|Doug Engelbart and David Nordfors|
On December 9, world leaders debated global climate in Copenhagen and Obama was in Oslo to accept his Nobel. I was sharing a glass of wine with Doug Engelbart, father of personal computing as we know it, in the kitchen of Mei Lin Fung, Doug's long-time friend, in Palo Alto. It was a potluck dinner, shoes off, sparing Mei Lin's floors. I sensed links. Half a world away, people were commemorating the world's biggest problems, preparing for gala dinners, while we toasted the birth of perhaps the most powerful tool in human hands, sitting in that cozy kitchen among people who had made it happen.

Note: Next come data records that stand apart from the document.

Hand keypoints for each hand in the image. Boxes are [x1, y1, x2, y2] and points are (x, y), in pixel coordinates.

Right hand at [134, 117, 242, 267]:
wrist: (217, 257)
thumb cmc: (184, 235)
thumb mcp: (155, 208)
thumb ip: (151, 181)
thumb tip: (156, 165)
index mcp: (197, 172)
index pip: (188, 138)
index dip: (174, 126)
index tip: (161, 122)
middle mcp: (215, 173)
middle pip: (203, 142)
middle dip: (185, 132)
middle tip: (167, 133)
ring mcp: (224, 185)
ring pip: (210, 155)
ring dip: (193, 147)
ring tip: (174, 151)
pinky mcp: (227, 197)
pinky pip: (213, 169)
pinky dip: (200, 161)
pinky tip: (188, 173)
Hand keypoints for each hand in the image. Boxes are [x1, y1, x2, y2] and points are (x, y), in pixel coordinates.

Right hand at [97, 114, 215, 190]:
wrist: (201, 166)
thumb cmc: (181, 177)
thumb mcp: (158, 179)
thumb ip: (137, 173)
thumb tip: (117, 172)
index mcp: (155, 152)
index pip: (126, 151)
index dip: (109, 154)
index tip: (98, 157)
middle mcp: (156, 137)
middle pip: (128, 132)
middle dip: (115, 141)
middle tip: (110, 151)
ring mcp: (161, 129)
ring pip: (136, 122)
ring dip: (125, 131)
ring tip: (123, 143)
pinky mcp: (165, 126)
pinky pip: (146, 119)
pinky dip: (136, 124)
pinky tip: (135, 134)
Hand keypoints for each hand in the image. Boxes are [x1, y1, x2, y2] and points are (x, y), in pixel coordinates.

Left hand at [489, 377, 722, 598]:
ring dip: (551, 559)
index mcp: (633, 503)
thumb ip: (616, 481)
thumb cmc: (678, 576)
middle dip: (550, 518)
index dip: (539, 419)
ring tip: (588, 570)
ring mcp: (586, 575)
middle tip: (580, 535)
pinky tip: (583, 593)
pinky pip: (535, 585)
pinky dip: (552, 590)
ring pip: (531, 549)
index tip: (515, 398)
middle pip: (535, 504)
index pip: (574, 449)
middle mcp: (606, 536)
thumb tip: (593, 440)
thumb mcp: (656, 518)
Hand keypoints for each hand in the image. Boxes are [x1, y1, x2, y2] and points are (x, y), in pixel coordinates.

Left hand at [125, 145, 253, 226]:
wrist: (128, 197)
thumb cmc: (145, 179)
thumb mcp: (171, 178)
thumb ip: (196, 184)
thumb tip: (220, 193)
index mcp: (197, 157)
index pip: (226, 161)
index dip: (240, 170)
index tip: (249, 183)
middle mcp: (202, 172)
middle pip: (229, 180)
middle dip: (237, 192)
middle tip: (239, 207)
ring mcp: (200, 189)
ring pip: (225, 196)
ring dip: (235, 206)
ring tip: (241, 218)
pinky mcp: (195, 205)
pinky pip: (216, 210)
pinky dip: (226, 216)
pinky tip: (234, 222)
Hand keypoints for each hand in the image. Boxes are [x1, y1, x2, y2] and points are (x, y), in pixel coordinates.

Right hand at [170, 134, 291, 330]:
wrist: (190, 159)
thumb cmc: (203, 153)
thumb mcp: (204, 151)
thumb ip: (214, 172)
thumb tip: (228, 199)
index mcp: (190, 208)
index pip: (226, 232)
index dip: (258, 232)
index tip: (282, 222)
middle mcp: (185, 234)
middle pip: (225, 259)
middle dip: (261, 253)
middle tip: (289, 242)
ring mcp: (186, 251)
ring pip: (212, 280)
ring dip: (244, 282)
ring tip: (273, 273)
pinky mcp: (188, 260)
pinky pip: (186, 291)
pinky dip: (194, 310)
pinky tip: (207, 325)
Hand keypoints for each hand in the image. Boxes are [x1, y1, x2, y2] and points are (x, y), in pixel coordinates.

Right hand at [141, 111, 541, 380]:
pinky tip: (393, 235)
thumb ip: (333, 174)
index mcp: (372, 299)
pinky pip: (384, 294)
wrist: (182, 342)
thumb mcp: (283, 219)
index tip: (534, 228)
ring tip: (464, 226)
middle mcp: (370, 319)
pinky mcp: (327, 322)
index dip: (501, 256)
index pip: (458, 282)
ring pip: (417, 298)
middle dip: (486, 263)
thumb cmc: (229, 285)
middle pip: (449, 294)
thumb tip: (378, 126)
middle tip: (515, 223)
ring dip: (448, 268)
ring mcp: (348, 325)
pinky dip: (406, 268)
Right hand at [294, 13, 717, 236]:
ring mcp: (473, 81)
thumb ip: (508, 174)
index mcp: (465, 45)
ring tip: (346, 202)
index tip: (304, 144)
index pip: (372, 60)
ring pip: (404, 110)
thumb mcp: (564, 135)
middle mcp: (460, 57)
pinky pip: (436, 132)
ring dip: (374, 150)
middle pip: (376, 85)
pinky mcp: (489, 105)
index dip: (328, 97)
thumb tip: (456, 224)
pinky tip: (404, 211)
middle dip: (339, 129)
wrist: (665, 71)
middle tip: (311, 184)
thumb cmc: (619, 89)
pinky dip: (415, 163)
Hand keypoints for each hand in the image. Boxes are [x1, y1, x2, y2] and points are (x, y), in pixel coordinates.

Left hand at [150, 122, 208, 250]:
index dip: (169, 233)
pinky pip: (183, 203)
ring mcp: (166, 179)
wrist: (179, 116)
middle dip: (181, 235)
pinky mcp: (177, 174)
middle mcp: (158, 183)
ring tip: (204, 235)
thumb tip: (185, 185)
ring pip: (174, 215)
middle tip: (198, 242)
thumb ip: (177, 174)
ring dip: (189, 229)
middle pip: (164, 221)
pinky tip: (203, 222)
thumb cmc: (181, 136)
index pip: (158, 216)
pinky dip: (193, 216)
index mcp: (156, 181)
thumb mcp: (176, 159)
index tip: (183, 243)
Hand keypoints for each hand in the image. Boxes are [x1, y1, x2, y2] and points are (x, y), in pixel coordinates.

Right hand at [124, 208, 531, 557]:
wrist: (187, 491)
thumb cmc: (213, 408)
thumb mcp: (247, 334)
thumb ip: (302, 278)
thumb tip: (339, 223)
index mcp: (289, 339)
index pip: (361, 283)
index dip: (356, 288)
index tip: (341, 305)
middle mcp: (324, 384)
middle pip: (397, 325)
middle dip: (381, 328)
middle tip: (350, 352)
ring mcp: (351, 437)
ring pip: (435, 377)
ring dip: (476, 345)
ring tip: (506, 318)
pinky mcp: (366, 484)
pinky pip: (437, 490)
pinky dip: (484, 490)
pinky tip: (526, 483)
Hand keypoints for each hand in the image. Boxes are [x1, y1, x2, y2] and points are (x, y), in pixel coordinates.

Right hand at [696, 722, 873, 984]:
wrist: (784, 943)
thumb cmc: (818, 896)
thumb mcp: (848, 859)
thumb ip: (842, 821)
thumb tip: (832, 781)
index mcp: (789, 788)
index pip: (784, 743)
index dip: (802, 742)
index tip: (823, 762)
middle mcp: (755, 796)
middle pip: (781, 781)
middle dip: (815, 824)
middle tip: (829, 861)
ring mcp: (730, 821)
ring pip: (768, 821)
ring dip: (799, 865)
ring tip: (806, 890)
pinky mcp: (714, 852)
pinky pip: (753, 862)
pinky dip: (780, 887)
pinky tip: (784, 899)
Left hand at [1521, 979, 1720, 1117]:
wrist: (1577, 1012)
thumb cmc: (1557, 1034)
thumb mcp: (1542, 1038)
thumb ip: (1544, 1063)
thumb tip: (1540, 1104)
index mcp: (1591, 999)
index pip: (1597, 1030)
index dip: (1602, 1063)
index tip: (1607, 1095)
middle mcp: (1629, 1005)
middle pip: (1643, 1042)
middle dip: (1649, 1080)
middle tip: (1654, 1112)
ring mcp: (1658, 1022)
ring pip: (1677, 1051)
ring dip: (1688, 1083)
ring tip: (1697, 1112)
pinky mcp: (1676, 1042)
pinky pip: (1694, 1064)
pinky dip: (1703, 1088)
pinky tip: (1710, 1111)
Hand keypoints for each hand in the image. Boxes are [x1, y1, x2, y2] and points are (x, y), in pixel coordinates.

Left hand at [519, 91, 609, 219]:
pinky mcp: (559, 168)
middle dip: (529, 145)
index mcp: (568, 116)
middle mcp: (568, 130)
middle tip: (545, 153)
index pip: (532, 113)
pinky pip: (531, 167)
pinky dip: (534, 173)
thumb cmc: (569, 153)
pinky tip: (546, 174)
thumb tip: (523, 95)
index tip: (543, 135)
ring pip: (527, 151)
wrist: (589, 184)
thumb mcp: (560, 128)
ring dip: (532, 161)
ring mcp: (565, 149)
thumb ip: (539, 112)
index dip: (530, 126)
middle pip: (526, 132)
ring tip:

Doug was guest of honor. In San Francisco, on Dec 9 1968, his 'Mother of All Demos' gave birth to the modern PC: Doug and his SRI team, with chief engineer Bill English, demo'ed for the first time personal computing as we recognize it today, showing the first computer mouse, interactive text, video conferencing, teleconferencing, email, hypertext and a collaborative real-time editor.
|Mei Lin Fung|
When groups face common problems, power goes to those who must agree for anything to happen. Often their political power and the value of their 'OK' grows as they hold out--supply and demand. If the problem is bad and people want their 'OK' they say 'Well, first YOU must [insert demads here].' They may be conscientious, backed by their constituencies, so it might not seem immoral. Leaders build power, stature and wealth for their followers by gatekeeping. Some may get a Nobel, others may end up in the International Criminal Court in the Hague. The need for consensus breeds gatekeeping. That's the game.
Back to Mei Lin's kitchen. It might be closer to the solution than banquet halls in world capitals. The name 'Mother of All Demos' came later. The actual name marking the birth of real personal computing was 'a research center for augmenting human intellect.' Doug's idea was not to make computers smarter, it was to help people be smarter. Computers had been about automation, replacing but not augmenting intellect. Doug was lucky, a chosen researcher supported by J.C.R. 'Lick' Licklider at ARPA, the visionary accredited for planting the seeds of computing in the digital age. Normal funders disdained people like Doug: the ideas did not fit their funding.
Lick coined the "intergalactic computer network," a vision of computers collaborating. The Internet protocol that enabled it was invented by Vint Cerf and Bob Kahn. Vint - often referred to as 'father of the Internet' - is today at Google, still reforming civilization.
Doug hosted the second node of the Arpanet, the predecessor of the Internet, at his SRI center, believing that by networking PCs humanity could improve its 'collective intelligence' and solve tougher problems: such as avoid nuclear wars, stop pandemics and solve environmental issues. Solutions via traditional multilateral agreements may be hard: they engender gatekeeping, brinkmanship and cheating on agreements.
But through improved PCs and the Internet, it is easier to innovate, to introduce game-changing novelties, that can bypass obstacles to getting things done. If gatekeepers disagree, innovate and re-design the game to work without them.
|Doug Engelbart and Bill English|
Bill is holding the Google Phone
Voices--including Thomas Friedman's--are saying that innovation, not multilateral regulation, should drive the climate issue. The ideal: a balance between innovation and regulation. Necessary international agreements can be driven by the innovation ecosystem, putting gatekeepers at risk of being bypassed. And international agreements can enable the innovation ecosystem, through creating incentives.
PS. The achievement of 'the Mother of All Demos' was astonishing. Mei Lin: "That demo was never supposed to work." It might not have if not for Bill English. Bill was there, showing his new cell phone. Later it became known that Google had given beta versions of its own Android to selected people (Bill probably among them). Did anyone in Oslo or Copenhagen get one?